What is the proper Linux suspend / resume kernel reentry point when the processor is powered down and back up

John McCaskill jhmccaskill at fastertechnology.com
Wed Sep 2 16:51:57 EDT 2015


I am working on expanding the suspend and resume capability for Linux
running on a Xilinx Zynq Soc that has dual ARM A9s using the Xilinx 2014.4
PetaLinux distribution that uses the 3.17 kernel.
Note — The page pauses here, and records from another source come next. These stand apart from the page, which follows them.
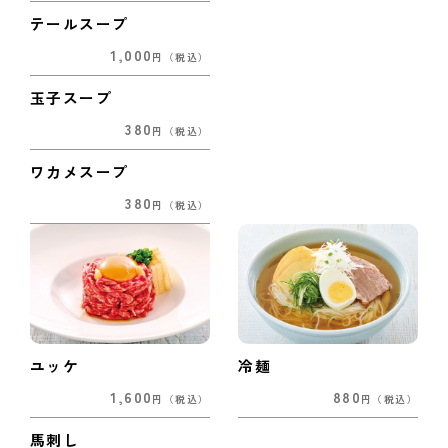
テールスープ
1,000
円
（税込）
玉子スープ
380
円
（税込）
ワカメスープ
380
円
（税込）
ユッケ
冷麺
1,600
880
円
（税込）
円
（税込）
馬刺し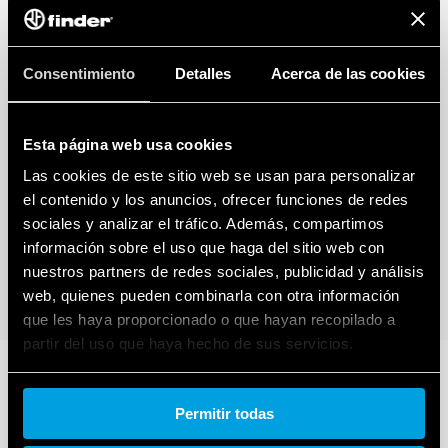
Consentimiento
Detalles
Acerca de las cookies
Esta página web usa cookies
Las cookies de este sitio web se usan para personalizar
el contenido y los anuncios, ofrecer funciones de redes
sociales y analizar el tráfico. Además, compartimos
información sobre el uso que haga del sitio web con
nuestros partners de redes sociales, publicidad y análisis
web, quienes pueden combinarla con otra información
que les haya proporcionado o que hayan recopilado a
partir del uso que haya hecho de sus servicios.
Cookie policy.
Permitir todas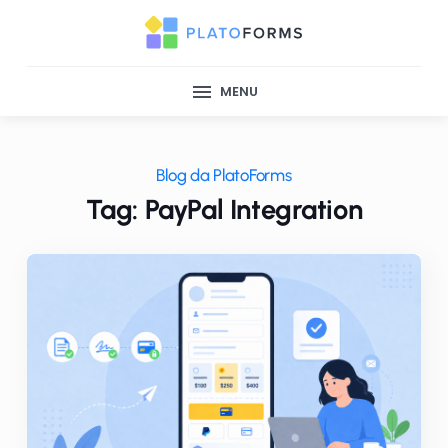
MENU
Blog da PlatoForms
Tag: PayPal Integration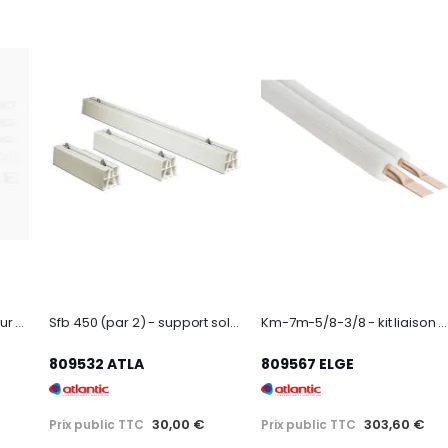
Barre supplémentaire pour sèche-serviettes Ezybain de largeur 50 cm
Sfb 450 (par 2) - support sol 450mm (par 2)
Km-7m-5/8-3/8 - kit liaison m1-7m-5/8-3/8
809532 ATLA
809567 ELGE
30,00 €
303,60 €
Prix public TTC
Prix public TTC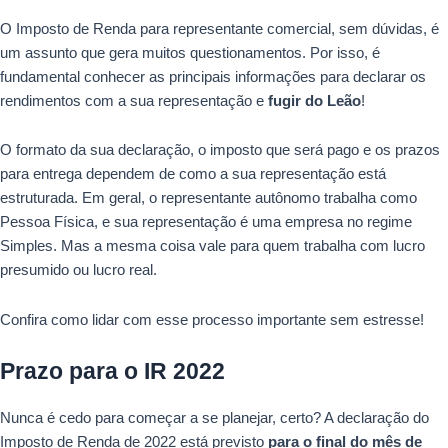
O Imposto de Renda para representante comercial, sem dúvidas, é
um assunto que gera muitos questionamentos. Por isso, é
fundamental conhecer as principais informações para declarar os
rendimentos com a sua representação e
fugir do Leão
!
O formato da sua declaração, o imposto que será pago e os prazos
para entrega dependem de como a sua representação está
estruturada. Em geral, o representante autônomo trabalha como
Pessoa Física, e sua representação é uma empresa no regime
Simples. Mas a mesma coisa vale para quem trabalha com lucro
presumido ou lucro real.
Confira como lidar com esse processo importante sem estresse!
Prazo para o IR 2022
Nunca é cedo para começar a se planejar, certo? A declaração do
Imposto de Renda de 2022 está previsto
para o final do mês de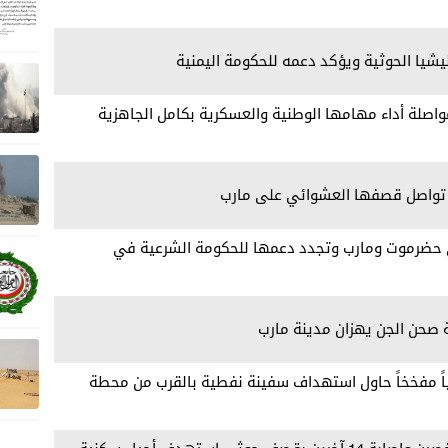
يشيا الحوثية ويؤكد دعمه للحكومة اليمنية
اصلة أداء مهامها الوطنية والعسكرية بكامل الجاهزية
ية تواصل قصفها العشوائي على مارب
في حضرموت ومارب وتجدد دعمها للحكومة الشرعية في
ة صحن الجن يهزان مدينة مارب
ثياً مفخخاً حاول استهداف سفينة نفطية بالقرب من محطة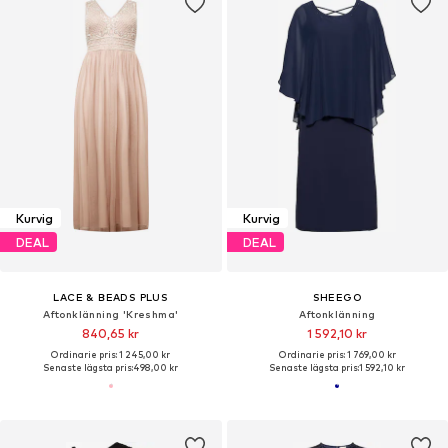
Kurvig
Kurvig
DEAL
DEAL
LACE & BEADS PLUS
SHEEGO
Aftonklänning 'Kreshma'
Aftonklänning
840,65 kr
1 592,10 kr
Ordinarie pris: 1 245,00 kr
Ordinarie pris: 1 769,00 kr
Senaste lägsta pris:
498,00 kr
Senaste lägsta pris:
1 592,10 kr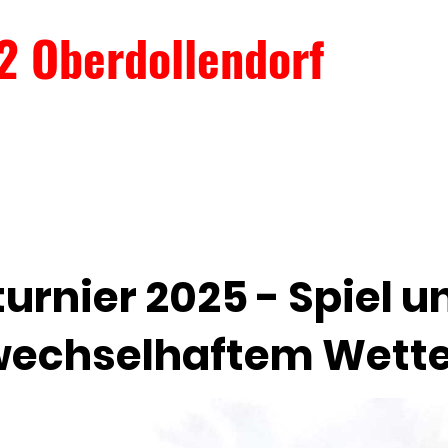
2 Oberdollendorf
urnier 2025 - Spiel u
wechselhaftem Wette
The distribution currently supports suspend and resume without removing
power to the processors. I am working on expanding the support to include
removing power to the processors while the DDR memory is in self refresh
mode, then performing a warm boot and having the first stage boot loader
(FSBL) hand control back to the Linux kernel in the correct spot to continue
with the resume process.

I am looking for what routine to have the first stage boot loader call. I
think it might be cpu_resume in arch/arm/kernel/sleep.S, but I am not sure
and would like to verify that it is the correct routine to be calling.
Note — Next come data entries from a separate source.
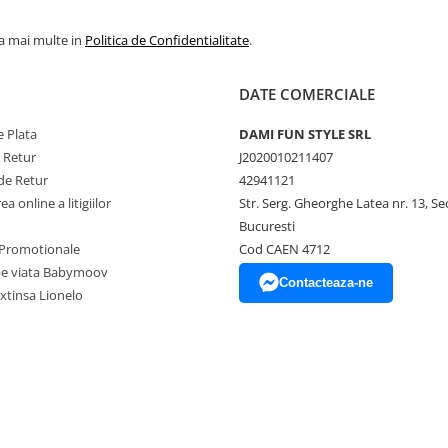
la mai multe in
Politica de Confidentialitate
.
DATE COMERCIALE
 Plata
DAMI FUN STYLE SRL
e Retur
J2020010211407
de Retur
42941121
a online a litigiilor
Str. Serg. Gheorghe Latea nr. 13, Se
Bucuresti
Promotionale
Cod CAEN 4712
pe viata Babymoov
Contacteaza-ne
xtinsa Lionelo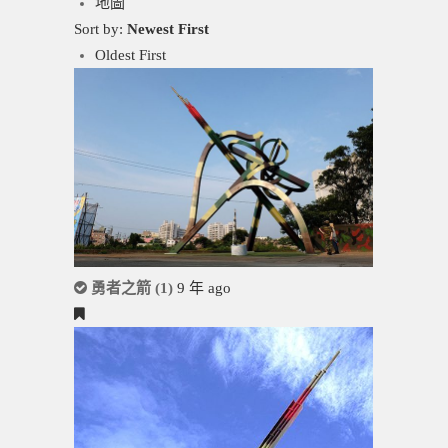
地圖
Sort by:
Newest First
Oldest First
勇者之箭 (1)
9 年 ago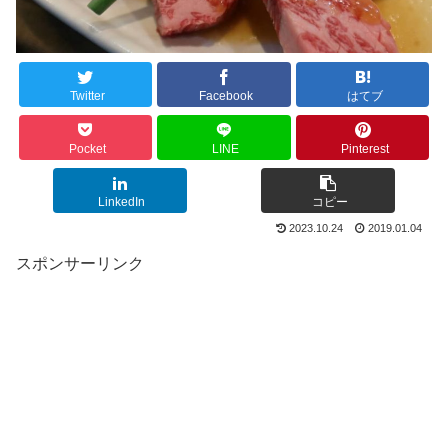
Twitter
Facebook
はてブ
Pocket
LINE
Pinterest
LinkedIn
コピー
2023.10.24
2019.01.04
スポンサーリンク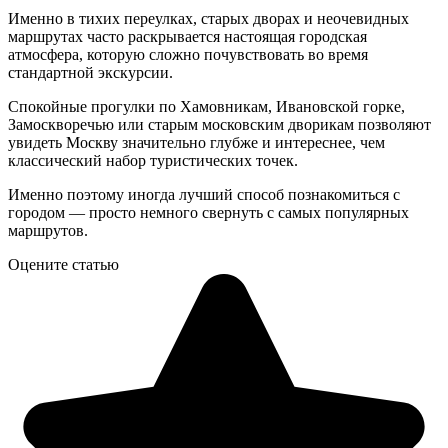
Именно в тихих переулках, старых дворах и неочевидных
маршрутах часто раскрывается настоящая городская
атмосфера, которую сложно почувствовать во время
стандартной экскурсии.
Спокойные прогулки по Хамовникам, Ивановской горке,
Замоскворечью или старым московским дворикам позволяют
увидеть Москву значительно глубже и интереснее, чем
классический набор туристических точек.
Именно поэтому иногда лучший способ познакомиться с
городом — просто немного свернуть с самых популярных
маршрутов.
Оцените статью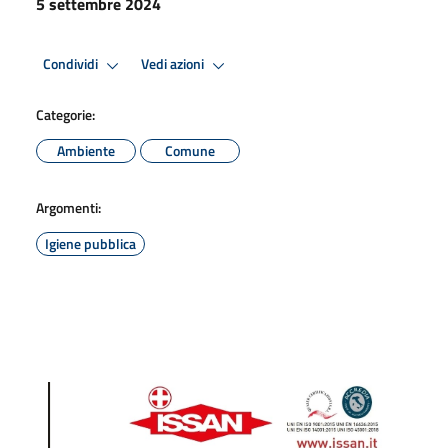
5 settembre 2024
Condividi
Vedi azioni
Categorie:
Ambiente
Comune
Argomenti:
Igiene pubblica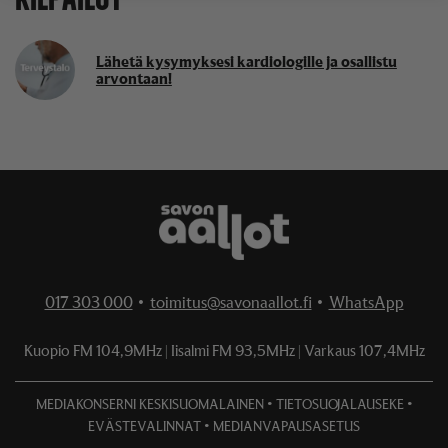
Lähetä kysymyksesi kardiologille ja osallistu
arvontaan!
017 303 000
•
toimitus@savonaallot.fi
•
WhatsApp
Kuopio FM
104,9MHz
Iisalmi FM
93,5MHz
Varkaus
107,4MHz
•
•
MEDIAKONSERNI KESKISUOMALAINEN
TIETOSUOJALAUSEKE
•
EVÄSTEVALINNAT
MEDIANVAPAUSASETUS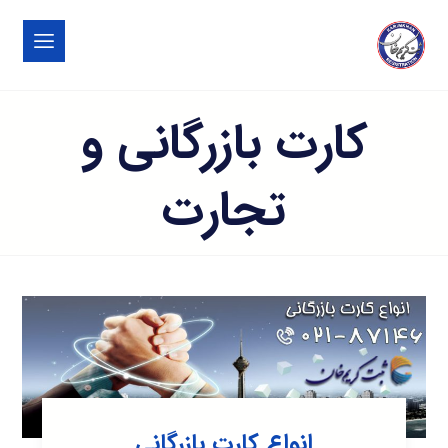
کارت بازرگانی و
تجارت
انواع کارت بازرگانی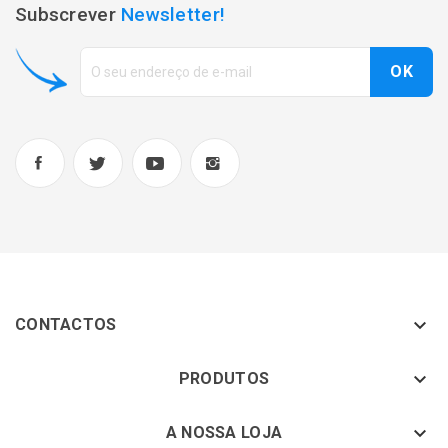
Subscrever
Newsletter!

CONTACTOS
keyboard_arrow_down
PRODUTOS
keyboard_arrow_down
A NOSSA LOJA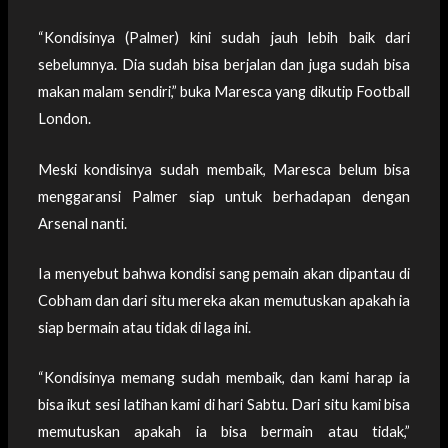
“Kondisinya (Palmer) kini sudah jauh lebih baik dari
sebelumnya. Dia sudah bisa berjalan dan juga sudah bisa
makan malam sendiri,” buka Maresca yang dikutip Football
London.
Meski kondisinya sudah membaik, Maresca belum bisa
menggaransi Palmer siap untuk berhadapan dengan
Arsenal nanti.
Ia menyebut bahwa kondisi sang pemain akan dipantau di
Cobham dan dari situ mereka akan memutuskan apakah ia
siap bermain atau tidak di laga ini.
“Kondisinya memang sudah membaik, dan kami harap ia
bisa ikut sesi latihan kami di hari Sabtu. Dari situ kami bisa
memutuskan apakah ia bisa bermain atau tidak,”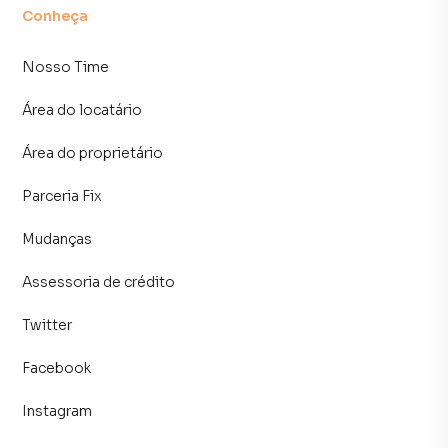
Conheça
Nosso Time
Área do locatário
Área do proprietário
Parceria Fix
Mudanças
Assessoria de crédito
Twitter
Facebook
Instagram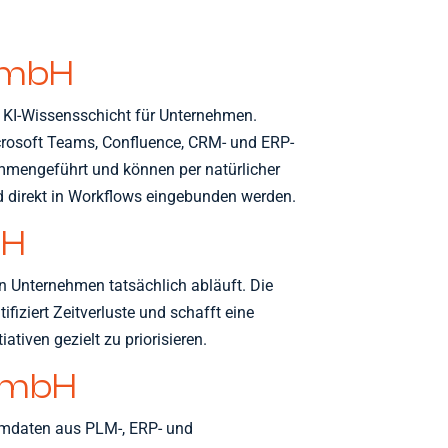
 GmbH
e KI-Wissensschicht für Unternehmen.
crosoft Teams, Confluence, CRM- und ERP-
mmengeführt und können per natürlicher
d direkt in Workflows eingebunden werden.
bH
in Unternehmen tatsächlich abläuft. Die
ifiziert Zeitverluste und schafft eine
ativen gezielt zu priorisieren.
 GmbH
mmdaten aus PLM-, ERP- und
I am jumping to this from the FSBL after a suspend and warm boot, and single
stepping through the code in a debugger. It gets to the end of this routine,
but the debugger looses connection near the end of that routine shortly
after this instruction is executed:  ARM(	ldmia	r0!, {r1, sp, pc}
)

In an effort to see if this is the correct entry point, I have modified pm.c
in arch/arm/mach-zynq.c to call soft_restart(virt_to_phys(cpu_resume)) just
after the resume has happened in the case where the processors are not
powered off, but are woken back up with an interrupt. The soft_restart
routine turns off the MMUs and clears the caches, and I am using it to get
the processors into a similar state as to what they would be in if they had
been power cycled. The cpu_resume routine expects to be called with cache
and MMU off. This test mostly works, and gets much further than calling
cpu_resume from the FSBL. It gets out of assembly code, and back into C, and
is printing messages. The cpu_resume routine expects to be called with cache
and MMU off.

I have read the Documentation/power/devices.txt file, and anything else I
could find.

I have already done a version of this that uses the no OS flow to put the
DDR into self refresh and power cycle the processors, and tested it on
hardware. That flow does not use virtual memory.

I have looked for other code that does this, but since the code performing
the warm boot is device firmware and not kenel code I have not found an
example yet.

Is cpu_resume the correct renentry point for resuming after a suspend?

Can anyone point me to an example I can look at?